La bruja es quien impone en su alumbrar las reglas de juego, es la dueña de la tempestad, incluso aún más que su autor que ya no está.    

Sycorax ganó una vez más y lo seguirá haciendo hasta que la volvamos a pensar en su condición, en su poder y en su interacción con lo real, que es ni más ni menos que su reproducción de la cual somos tanto parte, como herederos, infantes instintivos que aún no hemos cortado el cordón. En tal condición nos creemos con poder, al ser invitados a votar cada tanto, en una escenografía que nos propone que no podamos pensar y salir de nuestras limitaciones más aberrantes que nos llevan al capricho continuo de obedecer al número que se ratifica una y otra vez, sin ton ni son (el pueblo no puede ni debe ser unívocamente una mayoría que se auto reconozca solamente en tal condición). No tendremos hasta que recuperemos ese valor del voto, más allá de lo numérico y del replicar, gobernantes o representantes que nos puedan ver desde otro lugar e interactuar así con el poder y con lo que le podamos demandar a partir del encuentro con lo que deseemos y podamos ser y por sobre todo, elegir o determinar como prioridades a ser abordadas.  

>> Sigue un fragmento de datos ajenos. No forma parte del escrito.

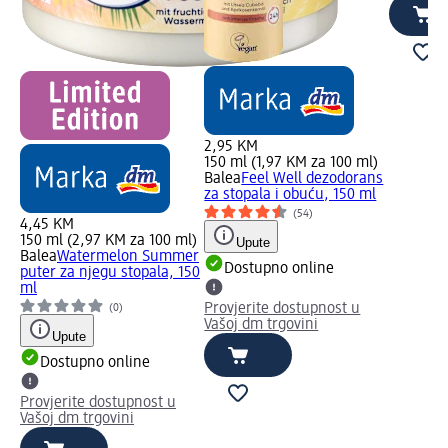
2,95 KM
150 ml (1,97 KM za 100 ml)
Balea
Feel Well dezodorans
za stopala i obuću, 150 ml
(54)
4,45 KM
150 ml (2,97 KM za 100 ml)
Upute
Balea
Watermelon Summer
Dostupno online
puter za njegu stopala, 150
ml
Provjerite dostupnost u
(0)
Vašoj dm trgovini
Upute
Dostupno online
Provjerite dostupnost u
Vašoj dm trgovini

Quebrar el hechizo es darle a la oportunidad a la bruja que no vuelva alumbrar si es que no lo quiere hacer, o que pueda dotar de otras nociones al próximo Calibán, al nuevo pueblo en ciernes, en construcción, que debe ser atendido en todas sus variables y perspectivas, sin olvidar de las versiones anteriores y de las que pudo haber sido y perecieron en su vano intento por ser. 

 

 

Por Francisco Tomás González Cabañas.